Há porém nas academias o plágio, e é infelizmente muito comum. Como foi lembrado. Há o plágio raro do copy paste. Mas há o plágio comum de apropriação das ideias do outro sem o citar, e aqui a academia portuguesa e a exigua esfera pública são protagonistas de citar sem nomear, indicar, sugerir - raro ver-se um debate frontal em que um autor discorda do outro autor e cita-o como se deve. Grande parte dos debates não feitos, não citados, acabam em lutas de poder onde pode-se tirar olhos e cabelos. O ambiente académico favorece este tipo de situações ao impor a concorrência e a ausência de um ambiente intelectual português torna o caso explosivo. Nos alunos também
em há plágio, alunos que reproduzem vídeos, alunos que reproduzem ideias sem citar, alunos que citam ideias que são deles para mostrar serviço de conhecimento do estado da arte; e empresas - em sites abertos - que oferecem trabalhos feitos. Em que, sem haver aulas a sério, face a face, conhecer e debater com os alunos, é impossível distinguir se foram eles ou não a fazer. O que dizer dos que propõem a digitalização do espaço universitário ou escolar? Um mundo distópico só de plágios?

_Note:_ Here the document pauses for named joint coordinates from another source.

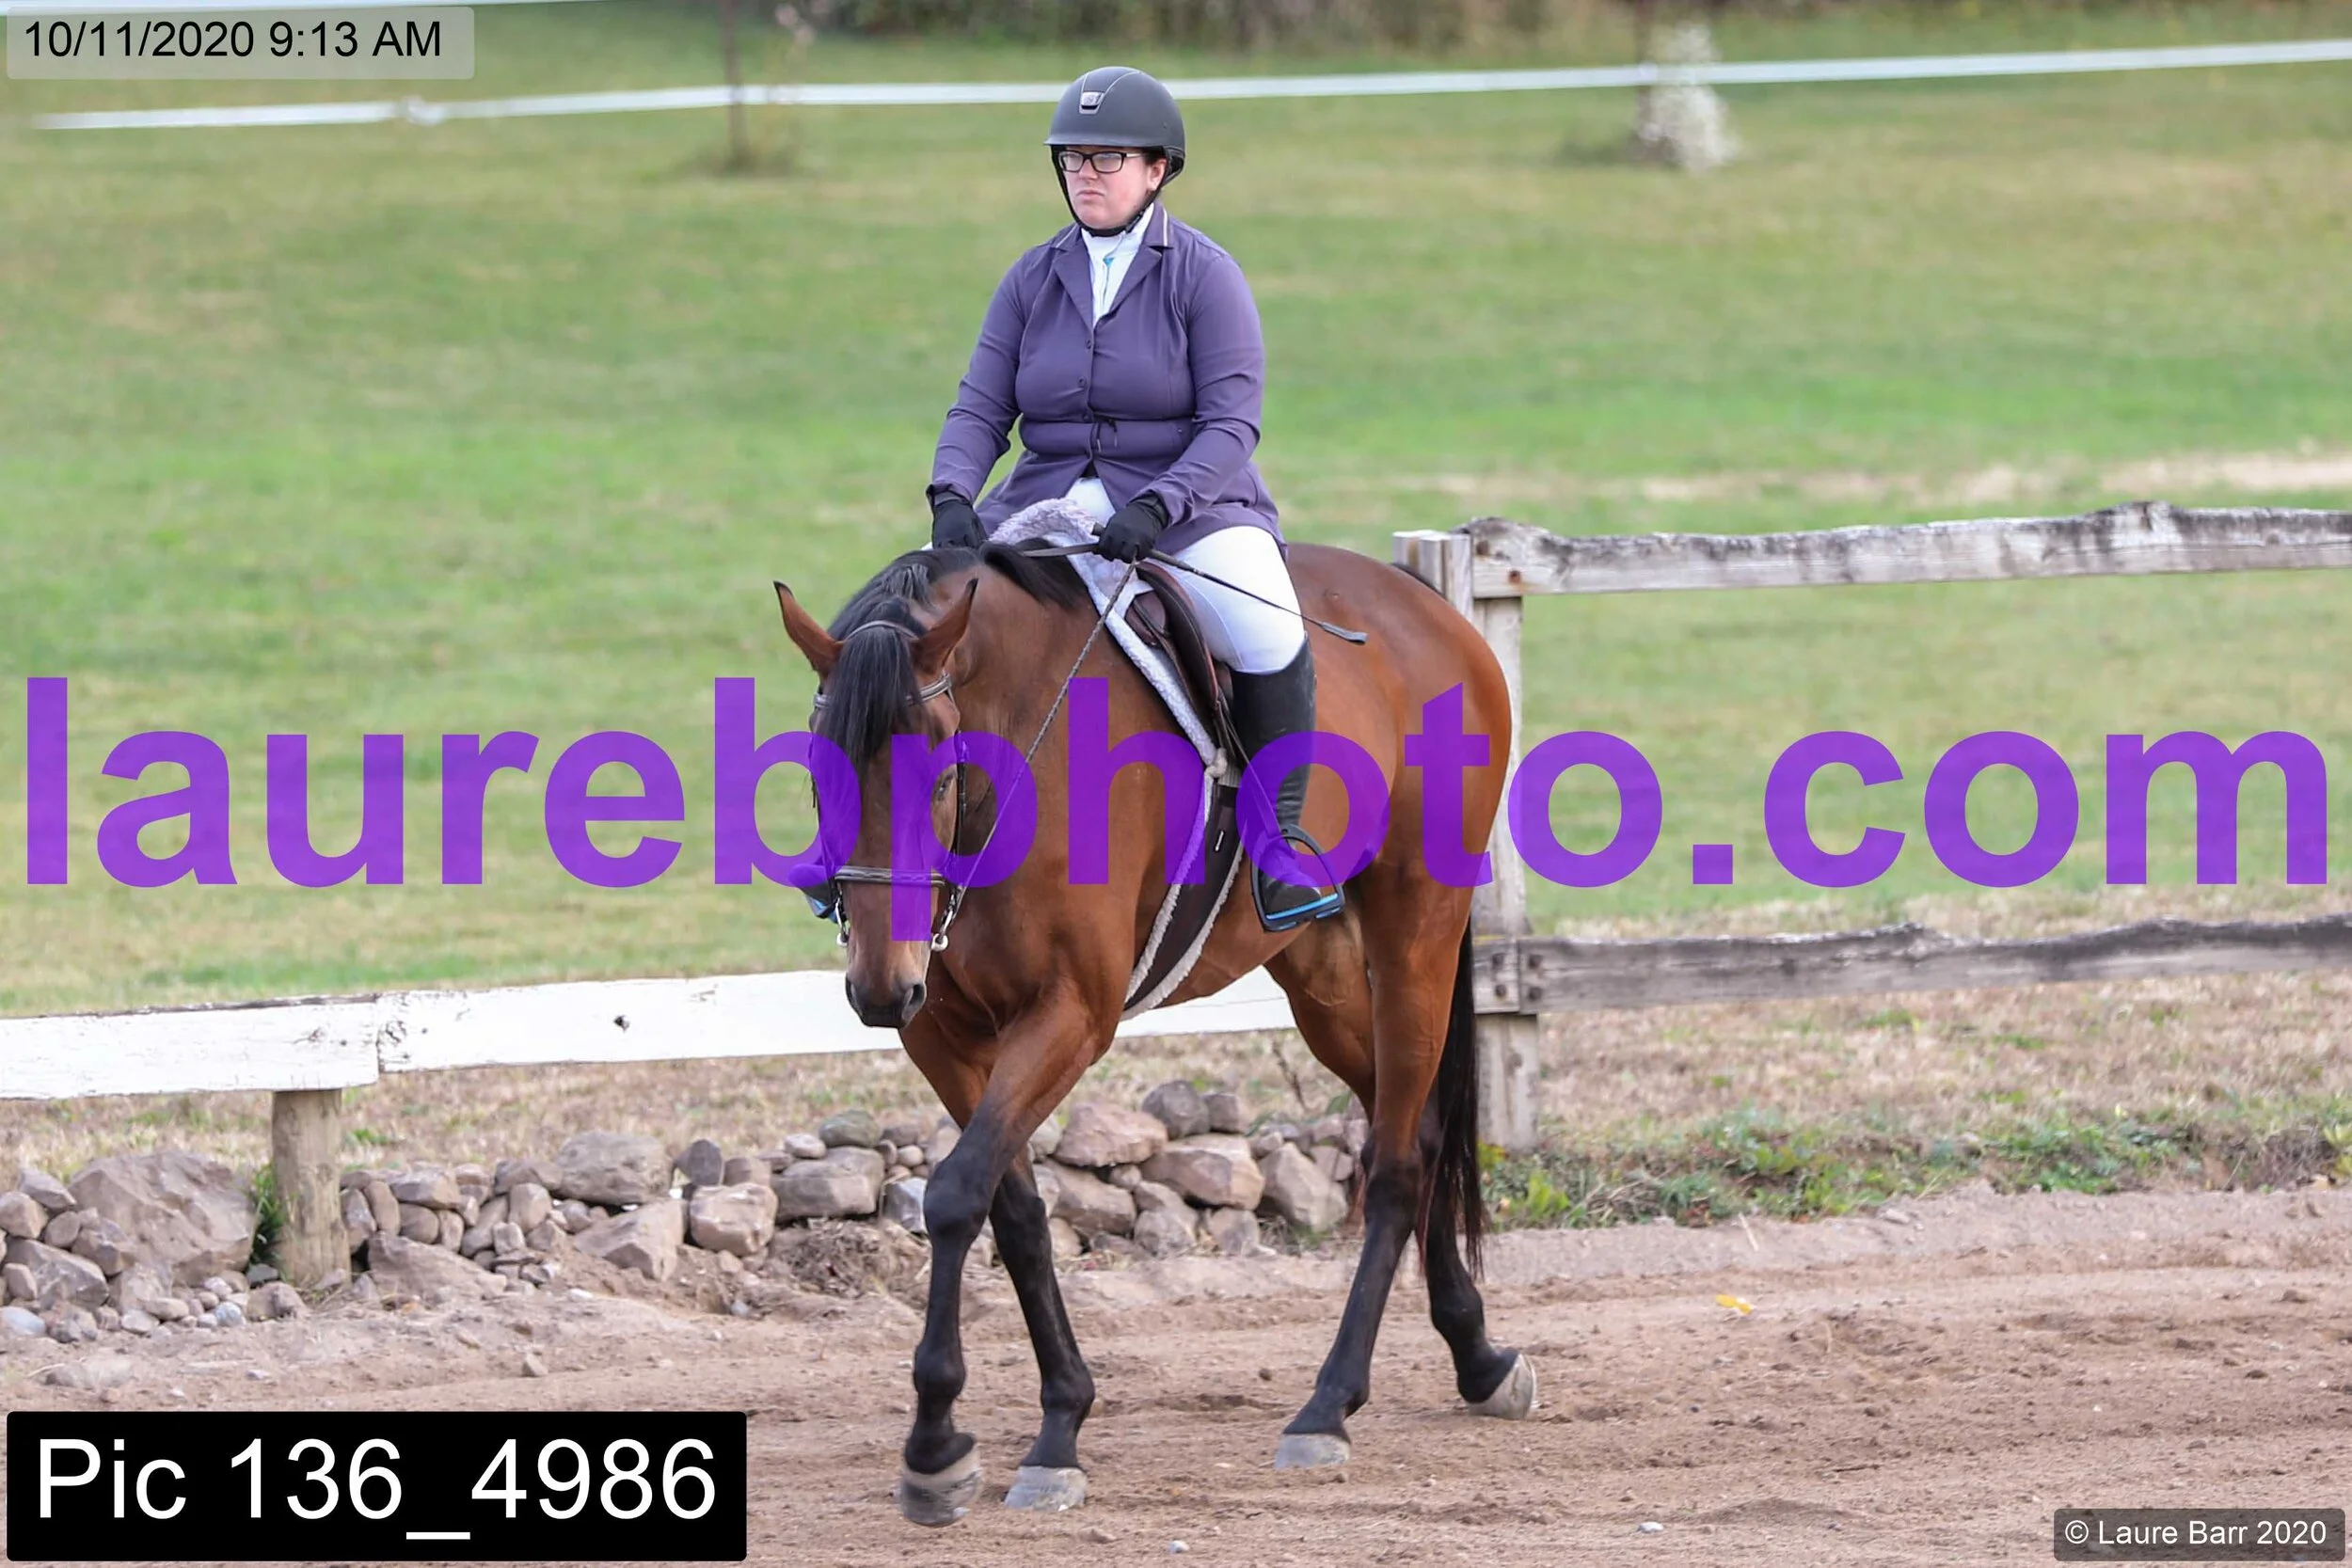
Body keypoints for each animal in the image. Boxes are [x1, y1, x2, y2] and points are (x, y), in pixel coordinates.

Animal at [771, 533, 1533, 1524]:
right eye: (816, 767)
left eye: (939, 766)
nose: (876, 985)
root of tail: (1424, 600)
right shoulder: (941, 1030)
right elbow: (1011, 1209)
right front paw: (1061, 1419)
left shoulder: (1071, 1014)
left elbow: (955, 1193)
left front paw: (936, 1442)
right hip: (1322, 975)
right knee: (1416, 1123)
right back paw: (1478, 1356)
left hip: (1416, 933)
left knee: (1401, 1160)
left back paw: (1328, 1406)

Exemplo do plágio em causa:
'' Uma cara verde sorridente. Uma cara amarela que nem sim nem não. Uma cara vermelha furiosa. Em lojas, hotéis, restaurantes ou instituições surgem ecrãs que nos permitem clicar num destes ícones para expressar o nosso grau de satisfação com os empregados.'' / ''Una cara verde sonriente. Una cara amarilla que ni fu ni fa. Una cara roja enfadada. En muchos comercios, establecimientos hosteleros e instituciones han aparecido unas pantallas que nos permiten pulsar en uno de estos iconos para manifestar nuestro grado de satisfacción con los empleados. ''
Resposta do jornalista do El Pais. Sergio C. Fanjul
He coprotagonizado un caso de plagio en Portugal.
La historia comienza cuando la lectora portuguesa Joana Fillol Guimarães Lopes se aficiona a mis artículos y los empieza a leer sin falta. Un día lee uno del suplemento IDEAS de El País y le parece interesante. Al día siguiente lee una columna de Vítor Belanciano en el diario portugués Publico (no confundir con el español) y algo le resulta familiar… ¿Dónde había leído esos párrafos? Intenta hacer memoria y se da cuenta: estaban en el artículo aquel de Fanjul (que soy yo).
Así que la lectora, que es de raigambre periodística, hace una cruzada de esto, y empieza a quejarse a Publico, sin que le hagan demasiado caso, y a hacer ruido en redes sociales. Tanto es su ímpetu que consigue que Belanciano confiese, que el Defensor del Lector intervenga y que, bueno, se forme un pequeño escándalo en la escena periodística portuguesa.
Belanciano, que era un periodista con experiencia, prestigio, libros y columna propia los domingos, corto y pegó tal cual párrafos de mi texto. No lo entiendo. Si le interesaban las ideas podría haberme citado o, en el peor de los casos, haberlas vuelto a redactar, hacerlas suyas, cosa completamente legítima. Sin embargo, no sé si por pereza o por cualquier problema personal, prefirió cortar y pegar. Ahora el periódico le ha quitado la columna dominical y su carrera se ha visto seriamente comprometida.
Me escribió un mail pidiendo disculpas. Las acepté sin problemas: el perjudicado es él, no yo. Yo, le dije para quitar hierro, al menos soy un poco más famoso en el país vecino.